群馬県建設業協会からは、反響が多いツイートでは3000件を超えるリツイートがあり、行政である前橋市や高崎市にもリツイートされるなど信頼性が高いことの説明があった。これに対して池永専務理事は、「行政や県民から大変信頼を受けているシステムであると感じた。災害時にまっさきにかけつける建設業が一番、災害情報を保有している。これをなんとか活かせないかと思っていたが、是非、検討したい」と導入に意欲を示した。
特に、青柳会長が力点を置いたのは、Twitterという開放系のSNSを活用したシステムの利点。閉鎖系のシステムではうまく機能できないところもあり、「開放系のSNSによる情報発信が必要」と述べた。
最終的に大分県建設業協会は、青年部が中心となり、SNS災害情報共有システムを導入することに決定した。

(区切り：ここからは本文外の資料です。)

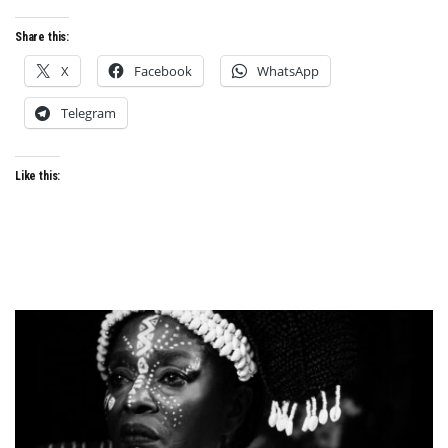
AND
NEO-
Share this:
NOLLYWOOD
X
Facebook
WhatsApp
Telegram
Like this:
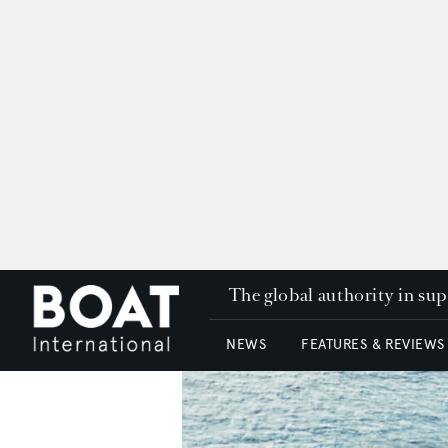
The global authority in su
NEWS
FEATURES & REVIEWS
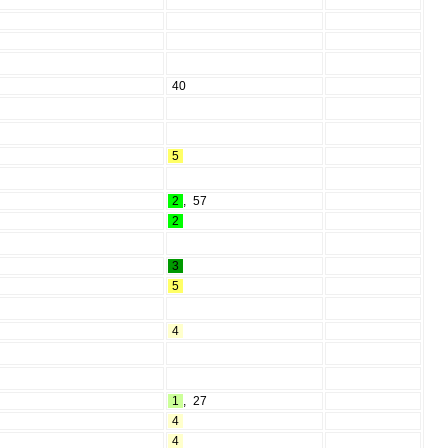
40
5
2
,
57
2
3
5
4
1
,
27
4
4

地元自治体などと協力し、準備を進め、2018年度からの導入を目指していく方針だ。
大分県は2016年の熊本地震や2017年7月の九州北部豪雨など災害に見舞われている中で、災害情報共有システムの実現を模索していた。「ぐんケン見張るくん」と同様なシステムとなる。「この取組みにより、災害対応で広く建設業の役割を理解してもらいたい」(大分県建設業協会)との認識だ。
国民の側も地域建設業の辛苦に報いる努力を
「ぐんケン見張るくん」は群馬県建設業協会会員1人1人が主役である。情報を得て写真撮影する人、その情報を管理する人、Twitterで発信する人、役割はそれぞれでありつつも、誰もが欠けてはならない大切な存在だ。
建設業界は、「担い手確保・育成」が求められている中、他産業との人材獲得競争において、処遇改善は待ったなしである。「ぐんケン見張るくん」のデモンストレーションやその後の運用状況を見て、多くの行政関係者や国民からは感謝と驚きの声が上がっていることも事実。しかし、それだけでは終わらせてはいけない。地域建設企業は、災害があれば、その復旧につとめているところであるが、それをただ「感謝します」という声に留めていいのだろうか。
建設業界は、「ぐんケン見張るくん」の取組みにとどまらず、生産性向上など日進月歩で努力を続けている。そうであるならば、国民や行政の側も、地域建設業の辛苦や努力に対して、処遇改善などさまざまな施策で報いるべきとの声をより多く発するときに来ているのではなかろうか。